Journal · Camille Hervouet

Calendrier éditorial RSE : rythmer l'année hors des journées mondiales

Le 8 mars, le 5 juin et la Semaine européenne de la mobilité saturent les fils. Un calendrier utile part des faits internes, pas du calendrier onusien.

Planning papier et crayons sur un bureau en bois

Les journées mondiales donnent l'impression de remplir le calendrier. Elles le vident en réalité : tout le monde parle le même jour, avec les mêmes images de mains dans la terre. Une mutuelle, une collectivité ou une PMI n'a rien de distinctif à y ajouter, sauf si un fait interne tombe vraiment ce jour-là.

Nous construisons plutôt le calendrier à partir de quatre dates maison : clôture des entretiens, assemblée, renouvellement d'un contrat cadre, publication du rapport. Autour de chacune, une prise de parole unique. Entre les deux, du silence assumé. Le silence n'est pas un trou ; c'est ce qui rend la parole suivante lisible.
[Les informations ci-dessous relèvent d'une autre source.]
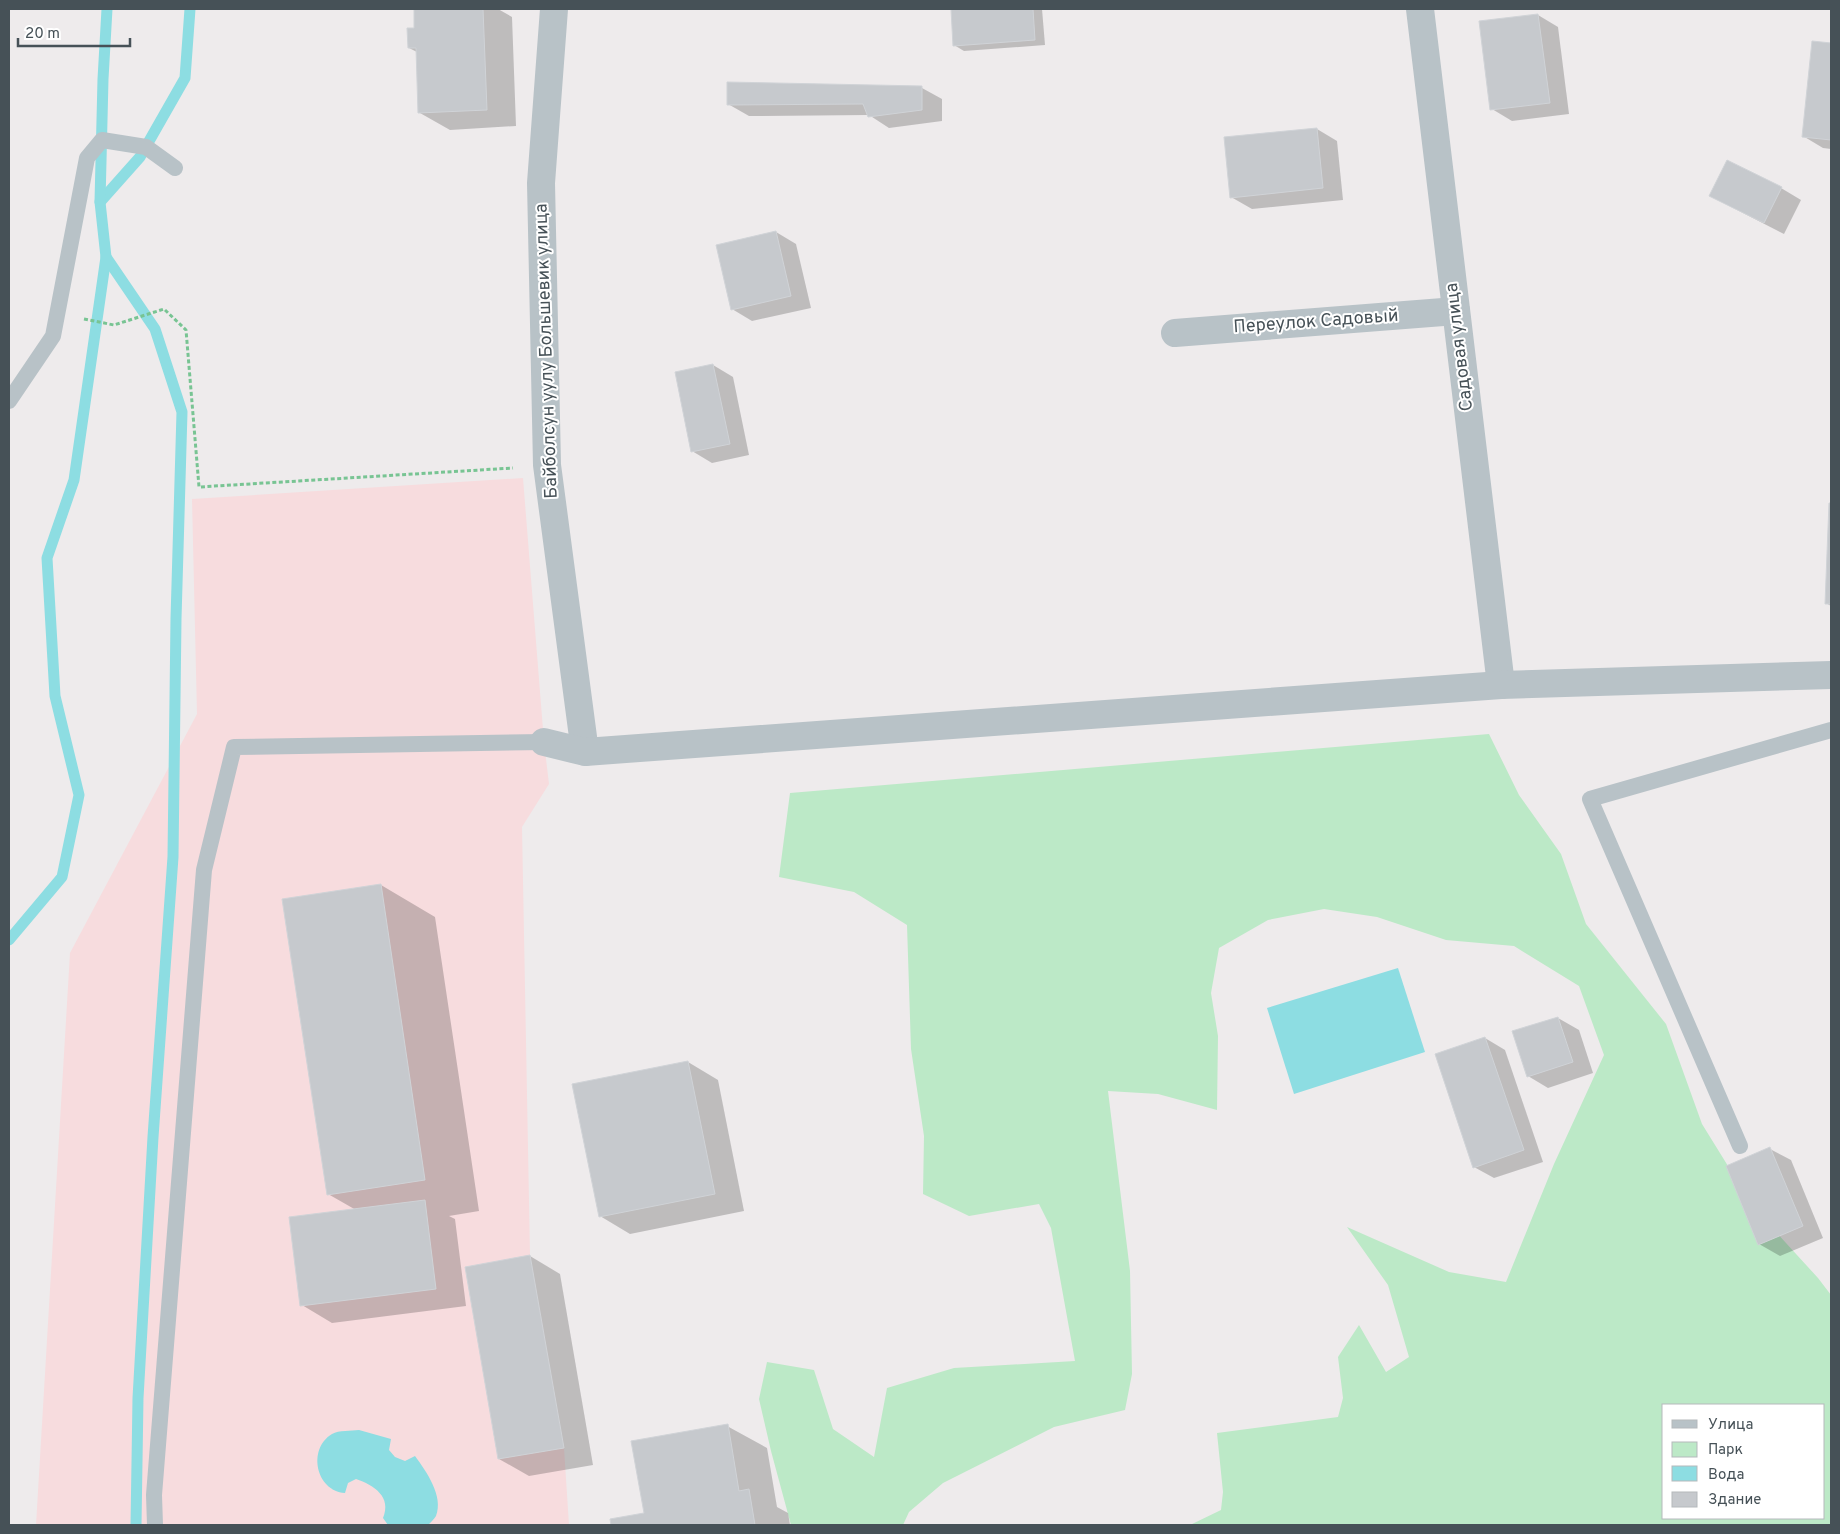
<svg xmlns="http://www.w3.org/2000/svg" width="1840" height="1534" font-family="Overpass,sans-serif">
<rect width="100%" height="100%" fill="#eeebec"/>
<path fill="#f7dcde" d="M 523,478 L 544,742 L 549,784 L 522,827 L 530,1255 L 564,1448 L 569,1525 L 36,1525 L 70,953 L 197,714 L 192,499 Z"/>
<path fill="#bce9c7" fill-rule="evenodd" d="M 1489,734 L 1519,795 L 1561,854 L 1586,924 L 1666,1024 L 1702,1124 L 1754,1208 L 1818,1278 L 1831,1295 L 1831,1525 L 1190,1525 L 1221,1510 L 1223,1492 L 1217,1433 L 1338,1417 L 1343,1398 L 1338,1357 L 1359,1325 L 1386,1372 L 1409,1357 L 1388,1285 L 1347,1227 L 1449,1272 L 1506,1282 L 1554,1164 L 1604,1055 L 1579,986 L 1514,946 L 1446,940 L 1377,917 L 1324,909 L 1268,920 L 1219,948 L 1211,993 L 1218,1036 L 1217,1110 L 1158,1094 L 1108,1091 L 1130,1271 L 1132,1374 L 1125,1410 L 1054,1427 L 943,1483 L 909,1512 L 903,1525 L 791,1525 L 771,1451 L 759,1399 L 767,1362 L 814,1370 L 833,1429 L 874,1457 L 887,1388 L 954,1368 L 1075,1361 L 1051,1228 L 1039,1204 L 969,1216 L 923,1194 L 924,1136 L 911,1049 L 907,925 L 854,892 L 779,877 L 790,793 ZM 1664,1405 L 1824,1405 L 1824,1518 L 1664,1518 Z"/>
<g fill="#8ddde2">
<path d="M 1398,968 L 1425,1052 L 1294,1094 L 1267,1008 Z"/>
<path d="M 359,1430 L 391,1439 L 389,1450 L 395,1457 L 405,1461 L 415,1456 C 426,1471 444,1496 436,1516 C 434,1519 430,1523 428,1525 L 388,1525 L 383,1518 C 392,1497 374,1485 356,1479 L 348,1483 L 345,1493 C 316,1491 307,1449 332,1434 C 339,1430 351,1431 359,1430 Z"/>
</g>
<g fill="#0003">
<path d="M 415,9 L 498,9 L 512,17 L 516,126 L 450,130 L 420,113 L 417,52 L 409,48 L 416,29 Z"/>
<path d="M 952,9 L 1042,9 L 1045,45 L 964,51 L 954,45 Z"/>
<path d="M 1538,15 L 1558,27 L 1569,114 L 1512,121 L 1492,109 L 1481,22 Z"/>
<path d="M 1813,42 L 1831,44 L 1831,149 L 1823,148 L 1803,136 Z"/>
<path d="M 922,88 L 942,99 L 942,121 L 889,128 L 869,115 L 749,116 L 728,104 Z"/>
<path d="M 1317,129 L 1337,141 L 1343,200 L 1252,209 L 1231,197 Z"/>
<path d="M 1781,188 L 1801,200 L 1784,234 L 1710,196 Z"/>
<path d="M 776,232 L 796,244 L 811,308 L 752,321 L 732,309 Z"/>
<path d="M 713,365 L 733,377 L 749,455 L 712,463 L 692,451 Z"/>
<path d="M 1830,505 L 1831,505 L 1831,606 L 1826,603 Z"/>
<path d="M 381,885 L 435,917 L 479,1211 L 449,1216 L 455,1219 L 466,1306 L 332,1323 L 302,1305 L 356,1210 L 328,1194 Z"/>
<path d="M 1558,1018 L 1579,1030 L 1593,1073 L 1548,1088 L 1528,1076 Z"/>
<path d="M 1485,1038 L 1505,1050 L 1543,1162 L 1494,1178 L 1474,1167 Z"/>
<path d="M 688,1062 L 718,1080 L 744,1211 L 630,1234 L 600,1216 Z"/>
<path d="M 1770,1149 L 1791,1160 L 1823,1238 L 1780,1256 L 1759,1244 Z"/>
<path d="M 530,1256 L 560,1274 L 593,1465 L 529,1476 L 499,1459 Z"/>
<path d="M 727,1426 L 767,1448 L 777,1507 L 788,1513 L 790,1525 L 612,1525 L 612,1520 L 645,1514 Z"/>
</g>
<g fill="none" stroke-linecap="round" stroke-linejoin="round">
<g stroke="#8ddde2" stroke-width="11">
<path d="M 100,202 L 140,157 L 185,78 L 190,9"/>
<path d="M 106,257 L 155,329 L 182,412 L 176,619 L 173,857 L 153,1137 L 138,1398 L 136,1525"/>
<path d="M 9,940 L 62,877 L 79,795 L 55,696 L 47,558 L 74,480 L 106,257 L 100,202 L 103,79 L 107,9"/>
</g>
</g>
<g fill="#c6c9cd" stroke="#d0d3d7">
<path d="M 414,9 L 483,9 L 487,110 L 418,113 L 416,48 L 408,48 L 407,28 L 414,28 Z"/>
<path d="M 951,9 L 1033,9 L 1035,40 L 953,46 Z"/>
<path d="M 1538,14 L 1550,103 L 1490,110 L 1479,21 Z"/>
<path d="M 1812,41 L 1831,43 L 1831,140 L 1802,137 Z"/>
<path d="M 727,82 L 922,86 L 922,110 L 868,117 L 863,104 L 727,105 Z"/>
<path d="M 1317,128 L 1323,188 L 1230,198 L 1224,137 Z"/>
<path d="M 1727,160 L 1782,187 L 1764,223 L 1709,196 Z"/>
<path d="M 776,231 L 791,296 L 731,310 L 716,245 Z"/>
<path d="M 713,364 L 730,444 L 691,452 L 675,372 Z"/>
<path d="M 1829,503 L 1831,503 L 1831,604 L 1825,604 Z"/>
<path d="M 381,884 L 425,1180 L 327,1195 L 282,899 Z"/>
<path d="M 1558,1017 L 1573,1062 L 1527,1077 L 1512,1031 Z"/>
<path d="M 1485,1037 L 1524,1150 L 1473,1168 L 1435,1054 Z"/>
<path d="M 688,1061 L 715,1194 L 599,1217 L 572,1084 Z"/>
<path d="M 1770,1147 L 1803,1226 L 1758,1245 L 1726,1166 Z"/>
<path d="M 425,1200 L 436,1289 L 300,1306 L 289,1217 Z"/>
<path d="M 530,1255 L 564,1448 L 498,1459 L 465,1267 Z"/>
<path d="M 728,1424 L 739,1491 L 749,1489 L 755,1525 L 611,1525 L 610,1519 L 644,1513 L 631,1441 Z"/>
</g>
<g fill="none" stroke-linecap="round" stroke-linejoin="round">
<path stroke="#78c493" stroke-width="3" stroke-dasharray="4 2.5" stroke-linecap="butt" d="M 84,319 L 114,325 L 164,309 L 186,330 L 199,487 L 513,468"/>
<g stroke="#b8c2c7" stroke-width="16">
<path d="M 9,401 L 53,336 L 87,158 L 102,140 L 146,147 L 175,168"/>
<path d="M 1740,1146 L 1590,799 L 1831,730"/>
<path d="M 155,1525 L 154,1495 L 204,870 L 234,747 L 544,742"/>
</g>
<g stroke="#b8c2c7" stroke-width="28">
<path d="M 554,9 L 541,183 L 547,465 L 585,752"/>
<path d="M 1420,9 L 1501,685"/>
<path d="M 1175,333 L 1456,311"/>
<path d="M 544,742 L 585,752 L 1501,685 L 1831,675"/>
</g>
</g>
<g text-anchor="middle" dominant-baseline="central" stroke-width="4" stroke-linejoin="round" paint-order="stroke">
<g font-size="18" fill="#465157" stroke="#fff">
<text transform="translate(1316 322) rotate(-4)">Переулок Садовый</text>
<text transform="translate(1460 347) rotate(-97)">Садовая улица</text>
<text transform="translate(547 351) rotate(-92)">Байболсун уулу Большевик улица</text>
</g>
</g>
<rect width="1840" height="1534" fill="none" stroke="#465157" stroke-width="20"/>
<rect x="1662" y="1404" width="162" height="115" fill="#ffffff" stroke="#b5b9bc"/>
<rect x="1672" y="1420" width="25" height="8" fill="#b8c2c7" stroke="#b5b9bc"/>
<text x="1708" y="1429" font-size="15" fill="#465157">Улица</text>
<rect x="1672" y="1442" width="25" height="15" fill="#bce9c7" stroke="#b5b9bc"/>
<text x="1708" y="1454" font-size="15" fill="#465157">Парк</text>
<rect x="1672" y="1466" width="25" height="15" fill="#8ddde2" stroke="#b5b9bc"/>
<text x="1708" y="1479" font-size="15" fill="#465157">Вода</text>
<rect x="1672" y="1492" width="25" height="15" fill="#c6c9cd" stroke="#b5b9bc"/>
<text x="1708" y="1504" font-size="15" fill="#465157">Здание</text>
<path d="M18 38v8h112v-8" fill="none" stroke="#465157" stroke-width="2.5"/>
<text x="25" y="38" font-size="15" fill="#465157" stroke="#ffffff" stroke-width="4" paint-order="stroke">20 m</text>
</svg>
Les saisons agricoles, les pointes de sinistres, les rentrées scolaires des crèches d'entreprise : voilà des rythmes que vos métiers connaissent. Un briefing de janvier sert aussi à ça : relier l'actualité nationale à ces cycles locaux, pour ne pas coller un texte climat en pleine crise de recrutement.

Un bon calendrier tient sur une page. Sujet, support, responsable métier, date de relecture juridique, date de publication. Si la colonne juridique reste vide, le sujet glisse. Mieux vaut glisser que publier un adjectif que personne ne veut signer.

Les réseaux sociaux internes méritent une ligne à part. Un message aux salariés n'est pas un brouillon du post externe. Inverser l'ordre — d'abord l'interne, ensuite le reste — évite les captures d'écran amères. C'est banal, et c'est encore là que les organisations se brûlent.

Pour les lecteurs de ce journal : si votre année 2026 n'a que des journées mondiales au planning, partez d'un seul fait métier et construisez trois textes autour, à trois mois d'intervalle. La cohérence se voit davantage que la fréquence.